Please write out every item below word for word, keeping each field name and value as it stands.

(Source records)
+-------+

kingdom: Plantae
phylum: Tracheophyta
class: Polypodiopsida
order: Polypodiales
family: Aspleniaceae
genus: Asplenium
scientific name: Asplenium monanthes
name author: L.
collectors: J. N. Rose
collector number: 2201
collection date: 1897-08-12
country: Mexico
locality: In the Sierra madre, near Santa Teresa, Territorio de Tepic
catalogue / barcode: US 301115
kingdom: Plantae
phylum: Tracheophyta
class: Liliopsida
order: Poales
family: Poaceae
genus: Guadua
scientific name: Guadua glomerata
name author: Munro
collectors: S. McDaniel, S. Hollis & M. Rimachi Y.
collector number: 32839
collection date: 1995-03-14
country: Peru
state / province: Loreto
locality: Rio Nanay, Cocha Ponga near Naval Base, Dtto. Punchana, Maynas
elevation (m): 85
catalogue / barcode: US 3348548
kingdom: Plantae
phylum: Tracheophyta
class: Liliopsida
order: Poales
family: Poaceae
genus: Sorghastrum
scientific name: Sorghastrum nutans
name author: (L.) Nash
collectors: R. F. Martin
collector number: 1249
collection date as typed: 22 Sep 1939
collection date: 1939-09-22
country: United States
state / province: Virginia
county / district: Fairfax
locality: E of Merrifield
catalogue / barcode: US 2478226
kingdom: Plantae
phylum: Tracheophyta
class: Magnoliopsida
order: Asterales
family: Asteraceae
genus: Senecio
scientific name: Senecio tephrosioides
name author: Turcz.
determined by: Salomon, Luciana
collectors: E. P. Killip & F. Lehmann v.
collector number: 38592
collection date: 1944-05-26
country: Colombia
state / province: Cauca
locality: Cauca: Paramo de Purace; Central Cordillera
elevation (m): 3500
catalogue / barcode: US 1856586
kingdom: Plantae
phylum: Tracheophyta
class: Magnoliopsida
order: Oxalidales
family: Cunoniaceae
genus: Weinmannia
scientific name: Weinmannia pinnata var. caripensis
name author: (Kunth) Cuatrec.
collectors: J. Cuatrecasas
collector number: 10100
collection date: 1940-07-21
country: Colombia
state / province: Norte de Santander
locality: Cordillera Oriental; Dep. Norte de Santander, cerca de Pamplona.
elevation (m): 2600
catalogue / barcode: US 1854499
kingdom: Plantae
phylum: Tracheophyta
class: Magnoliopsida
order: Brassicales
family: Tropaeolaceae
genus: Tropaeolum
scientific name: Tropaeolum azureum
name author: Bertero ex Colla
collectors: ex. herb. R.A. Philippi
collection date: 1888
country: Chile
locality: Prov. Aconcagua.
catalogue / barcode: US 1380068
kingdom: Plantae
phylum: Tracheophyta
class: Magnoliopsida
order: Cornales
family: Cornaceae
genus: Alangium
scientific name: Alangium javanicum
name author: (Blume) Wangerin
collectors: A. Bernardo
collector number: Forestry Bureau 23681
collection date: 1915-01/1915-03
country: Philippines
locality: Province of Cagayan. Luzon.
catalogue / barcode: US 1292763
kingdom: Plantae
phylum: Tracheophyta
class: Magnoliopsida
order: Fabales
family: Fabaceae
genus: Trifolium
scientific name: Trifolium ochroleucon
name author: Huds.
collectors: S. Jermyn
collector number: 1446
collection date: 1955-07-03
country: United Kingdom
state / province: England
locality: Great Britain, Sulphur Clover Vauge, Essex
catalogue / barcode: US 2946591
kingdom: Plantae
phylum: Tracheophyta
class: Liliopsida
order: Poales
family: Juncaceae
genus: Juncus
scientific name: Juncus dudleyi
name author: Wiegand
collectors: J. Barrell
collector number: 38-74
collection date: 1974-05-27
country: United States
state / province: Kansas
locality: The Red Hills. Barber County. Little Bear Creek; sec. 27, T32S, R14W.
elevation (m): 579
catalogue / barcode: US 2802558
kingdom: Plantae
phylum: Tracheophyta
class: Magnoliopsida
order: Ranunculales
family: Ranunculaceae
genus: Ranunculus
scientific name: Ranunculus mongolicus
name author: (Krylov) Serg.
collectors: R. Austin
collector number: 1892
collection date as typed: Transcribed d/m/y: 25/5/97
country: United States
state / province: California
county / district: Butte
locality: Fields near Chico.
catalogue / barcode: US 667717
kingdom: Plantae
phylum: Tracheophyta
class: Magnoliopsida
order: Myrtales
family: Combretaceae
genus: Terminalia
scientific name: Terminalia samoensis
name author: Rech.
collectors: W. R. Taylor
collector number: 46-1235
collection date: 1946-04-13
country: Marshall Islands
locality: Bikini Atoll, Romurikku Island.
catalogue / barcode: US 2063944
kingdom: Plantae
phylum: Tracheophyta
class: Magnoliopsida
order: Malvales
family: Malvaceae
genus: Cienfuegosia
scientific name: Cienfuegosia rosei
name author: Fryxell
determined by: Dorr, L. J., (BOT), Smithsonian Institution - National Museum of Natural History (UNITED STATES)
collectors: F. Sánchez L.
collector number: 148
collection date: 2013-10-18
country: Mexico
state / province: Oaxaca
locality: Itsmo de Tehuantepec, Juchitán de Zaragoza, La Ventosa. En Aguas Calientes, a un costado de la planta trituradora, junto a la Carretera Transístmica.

+-------+

= Response =
kingdom: Plantae
phylum: Tracheophyta
class: Polypodiopsida
order: Polypodiales
family: Aspleniaceae
genus: Asplenium
scientific name: Asplenium monanthes
name author: L.
collectors: J. N. Rose
collector number: 2201
collection date: 1897-08-12
country: Mexico
locality: In the Sierra madre, near Santa Teresa, Territorio de Tepic
catalogue / barcode: US 301115
kingdom: Plantae
phylum: Tracheophyta
class: Liliopsida
order: Poales
family: Poaceae
genus: Guadua
scientific name: Guadua glomerata
name author: Munro
collectors: S. McDaniel, S. Hollis & M. Rimachi Y.
collector number: 32839
collection date: 1995-03-14
country: Peru
state / province: Loreto
locality: Rio Nanay, Cocha Ponga near Naval Base, Dtto. Punchana, Maynas
elevation (m): 85
catalogue / barcode: US 3348548
kingdom: Plantae
phylum: Tracheophyta
class: Liliopsida
order: Poales
family: Poaceae
genus: Sorghastrum
scientific name: Sorghastrum nutans
name author: (L.) Nash
collectors: R. F. Martin
collector number: 1249
collection date as typed: 22 Sep 1939
collection date: 1939-09-22
country: United States
state / province: Virginia
county / district: Fairfax
locality: E of Merrifield
catalogue / barcode: US 2478226
kingdom: Plantae
phylum: Tracheophyta
class: Magnoliopsida
order: Asterales
family: Asteraceae
genus: Senecio
scientific name: Senecio tephrosioides
name author: Turcz.
determined by: Salomon, Luciana
collectors: E. P. Killip & F. Lehmann v.
collector number: 38592
collection date: 1944-05-26
country: Colombia
state / province: Cauca
locality: Cauca: Paramo de Purace; Central Cordillera
elevation (m): 3500
catalogue / barcode: US 1856586
kingdom: Plantae
phylum: Tracheophyta
class: Magnoliopsida
order: Oxalidales
family: Cunoniaceae
genus: Weinmannia
scientific name: Weinmannia pinnata var. caripensis
name author: (Kunth) Cuatrec.
collectors: J. Cuatrecasas
collector number: 10100
collection date: 1940-07-21
country: Colombia
state / province: Norte de Santander
locality: Cordillera Oriental; Dep. Norte de Santander, cerca de Pamplona.
elevation (m): 2600
catalogue / barcode: US 1854499
kingdom: Plantae
phylum: Tracheophyta
class: Magnoliopsida
order: Brassicales
family: Tropaeolaceae
genus: Tropaeolum
scientific name: Tropaeolum azureum
name author: Bertero ex Colla
collectors: ex. herb. R.A. Philippi
collection date: 1888
country: Chile
locality: Prov. Aconcagua.
catalogue / barcode: US 1380068
kingdom: Plantae
phylum: Tracheophyta
class: Magnoliopsida
order: Cornales
family: Cornaceae
genus: Alangium
scientific name: Alangium javanicum
name author: (Blume) Wangerin
collectors: A. Bernardo
collector number: Forestry Bureau 23681
collection date: 1915-01/1915-03
country: Philippines
locality: Province of Cagayan. Luzon.
catalogue / barcode: US 1292763
kingdom: Plantae
phylum: Tracheophyta
class: Magnoliopsida
order: Fabales
family: Fabaceae
genus: Trifolium
scientific name: Trifolium ochroleucon
name author: Huds.
collectors: S. Jermyn
collector number: 1446
collection date: 1955-07-03
country: United Kingdom
state / province: England
locality: Great Britain, Sulphur Clover Vauge, Essex
catalogue / barcode: US 2946591
kingdom: Plantae
phylum: Tracheophyta
class: Liliopsida
order: Poales
family: Juncaceae
genus: Juncus
scientific name: Juncus dudleyi
name author: Wiegand
collectors: J. Barrell
collector number: 38-74
collection date: 1974-05-27
country: United States
state / province: Kansas
locality: The Red Hills. Barber County. Little Bear Creek; sec. 27, T32S, R14W.
elevation (m): 579
catalogue / barcode: US 2802558
kingdom: Plantae
phylum: Tracheophyta
class: Magnoliopsida
order: Ranunculales
family: Ranunculaceae
genus: Ranunculus
scientific name: Ranunculus mongolicus
name author: (Krylov) Serg.
collectors: R. Austin
collector number: 1892
collection date as typed: Transcribed d/m/y: 25/5/97
country: United States
state / province: California
county / district: Butte
locality: Fields near Chico.
catalogue / barcode: US 667717
kingdom: Plantae
phylum: Tracheophyta
class: Magnoliopsida
order: Myrtales
family: Combretaceae
genus: Terminalia
scientific name: Terminalia samoensis
name author: Rech.
collectors: W. R. Taylor
collector number: 46-1235
collection date: 1946-04-13
country: Marshall Islands
locality: Bikini Atoll, Romurikku Island.
catalogue / barcode: US 2063944
kingdom: Plantae
phylum: Tracheophyta
class: Magnoliopsida
order: Malvales
family: Malvaceae
genus: Cienfuegosia
scientific name: Cienfuegosia rosei
name author: Fryxell
determined by: Dorr, L. J., (BOT), Smithsonian Institution - National Museum of Natural History (UNITED STATES)
collectors: F. Sánchez L.
collector number: 148
collection date: 2013-10-18
country: Mexico
state / province: Oaxaca
locality: Itsmo de Tehuantepec, Juchitán de Zaragoza, La Ventosa. En Aguas Calientes, a un costado de la planta trituradora, junto a la Carretera Transístmica.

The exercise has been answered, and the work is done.